== TASKS AND EXERCISES ==
a - Reproduce part of the SarcMark column word for word, starting at "The Michigan-based company" and ending after "didn’t really stick.".
b - Write what comes next in the column about the SarcMark, picking up after its last sentence.

== SELECTED EXCERPT ==
◆ ◆ ◆ ◆
Do your friends often misunderstand your hilarious quips when you’re chatting online? Have you sacrificed including your biting wit in e-mails and letters for fear the printed word just can’t convey the genius second-level meaning you intended?
Fret not, because now by shelling out a mere $1.99 you can own your very own personal SarcMark, a punctuation mark designed to clearly and unmistakably denote your sarcasm.
The software, which was launched a little more than two weeks ago, is compatible with both Mac and Windows programs, as well as BlackBerry phones. The “sarcasm mark” is produced via two keystrokes and is comprised of a lone period surrounded by a spiral.
“Never again be misunderstood!” sarcmark.com promises. “Never again waste a good sarcastic line on someone who doesn’t get it!”
The Michigan-based company Sarcasm Inc., that released the SarcMark, is currently working to patent the symbol, but it’s certainly not the first to engage in the enterprise of generating new punctuation.
The French poet Alcanter de Brahm proposed an irony mark back in the 19th century that consisted of a smaller, almost super-script backwards question mark. He also suggested a doubt point, a certitude point and a love point, to name a few. Needless to say, they didn’t really stick.
And hopefully neither will the SarcMark. (God, I feel stupid just typing it. I can’t imagine how I would feel actually using it.)
In 2008, Vanessa Grigoriadis wrote a story for New York Magazine that detailed our society’s degeneration into snark culture. More than snark, I think our society has become obsessed with its close, perhaps less malevolent, cousin.
Sarcasm is the (intellectually) poor man’s wit. It’s what you employ when you are incapable of being genuinely smart or funny, hence its pervasiveness throughout the history of this unhappy column.
The emergence of this SarcMark (ugh) technology indicates we are either: a) so oblivious or self-absorbed that we can no longer normally recognize sarcasm, or b) such an incurably sarcastic culture that the invention of this symbol was as inevitable and necessary as the question mark. I am inclined to believe it is the latter, if only because I can’t operate for a goddamn second without encountering this virus in some capacity.
◆ ◆ ◆ ◆
== SUPPLIED ENTRIES ==
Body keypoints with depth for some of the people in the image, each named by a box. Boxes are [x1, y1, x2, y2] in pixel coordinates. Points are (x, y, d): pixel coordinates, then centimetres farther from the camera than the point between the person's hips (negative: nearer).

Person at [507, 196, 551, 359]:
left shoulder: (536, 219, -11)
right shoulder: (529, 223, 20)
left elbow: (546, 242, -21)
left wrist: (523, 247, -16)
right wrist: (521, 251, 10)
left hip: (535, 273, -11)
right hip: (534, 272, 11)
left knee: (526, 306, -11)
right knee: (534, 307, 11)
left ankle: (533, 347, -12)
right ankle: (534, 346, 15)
◆ ◆ ◆ ◆
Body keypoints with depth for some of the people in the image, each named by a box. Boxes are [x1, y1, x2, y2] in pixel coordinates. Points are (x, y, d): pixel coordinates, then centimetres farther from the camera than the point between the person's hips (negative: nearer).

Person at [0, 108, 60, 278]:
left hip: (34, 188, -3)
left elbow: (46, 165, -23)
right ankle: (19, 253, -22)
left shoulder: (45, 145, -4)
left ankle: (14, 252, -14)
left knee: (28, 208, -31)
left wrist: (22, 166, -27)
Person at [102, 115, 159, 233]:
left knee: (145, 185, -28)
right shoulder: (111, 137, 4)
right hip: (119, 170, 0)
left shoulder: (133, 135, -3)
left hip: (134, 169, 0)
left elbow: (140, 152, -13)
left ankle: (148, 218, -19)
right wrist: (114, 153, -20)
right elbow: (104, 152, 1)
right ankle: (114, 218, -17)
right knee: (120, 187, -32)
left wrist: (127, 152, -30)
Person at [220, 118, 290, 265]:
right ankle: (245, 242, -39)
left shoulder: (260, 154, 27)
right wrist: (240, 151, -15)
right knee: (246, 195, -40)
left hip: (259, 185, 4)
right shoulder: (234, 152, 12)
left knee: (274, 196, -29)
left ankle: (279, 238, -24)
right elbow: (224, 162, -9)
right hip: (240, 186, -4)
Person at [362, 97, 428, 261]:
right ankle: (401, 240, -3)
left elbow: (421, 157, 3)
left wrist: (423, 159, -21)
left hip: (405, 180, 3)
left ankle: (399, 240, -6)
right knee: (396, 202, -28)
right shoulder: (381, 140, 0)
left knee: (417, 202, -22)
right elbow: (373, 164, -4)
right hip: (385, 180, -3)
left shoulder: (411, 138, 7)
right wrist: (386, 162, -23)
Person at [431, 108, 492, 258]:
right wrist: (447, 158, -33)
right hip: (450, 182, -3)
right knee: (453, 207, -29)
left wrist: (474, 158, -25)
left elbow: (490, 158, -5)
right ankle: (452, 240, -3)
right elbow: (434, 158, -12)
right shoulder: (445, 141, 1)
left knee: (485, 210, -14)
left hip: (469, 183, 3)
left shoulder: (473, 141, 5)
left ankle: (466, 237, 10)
◆ ◆ ◆ ◆
== ANSWERS BELOW ==
a -
The Michigan-based company Sarcasm Inc., that released the SarcMark, is currently working to patent the symbol, but it’s certainly not the first to engage in the enterprise of generating new punctuation.
The French poet Alcanter de Brahm proposed an irony mark back in the 19th century that consisted of a smaller, almost super-script backwards question mark. He also suggested a doubt point, a certitude point and a love point, to name a few. Needless to say, they didn’t really stick.

b -
And it is a virus. Sarcasmsociety.com even offers a tutorial on “How to be sarcastic,” so you can be easily and seamlessly infected and assimilated, in case you were somehow lagging behind the rest of us.
Not only is the SarcMark completely asinine, it’s unnecessary. You understand sarcasm through context, not tone. Just because you aren’t directly speaking to me doesn’t mean I can’t tell you are being a snide jackass and trying to pass off sarcasm as intellect. Think about it: Have you encountered the awkward, “Wait…are you being sarcastic?” more frequently while chatting online or in person? If someone doesn’t pick up on your brilliant attempt at humor (and this is usually the end sarcasm hopes to achieve), it’s because you set it up poorly, not because you didn’t include the right inflection.
Despite its obvious pointlessness, Doug Sak, founder of Sarcasm Inc., reports in the Telegraph that “After only a week of promoting our SarcMark Software, we are amazed and very pleased by its acceptance in the U.S.”
He adds, “We’ve also received a great deal of interest from software companies and social networking Web sites who would like to incorporate the SarcMark into their applications.”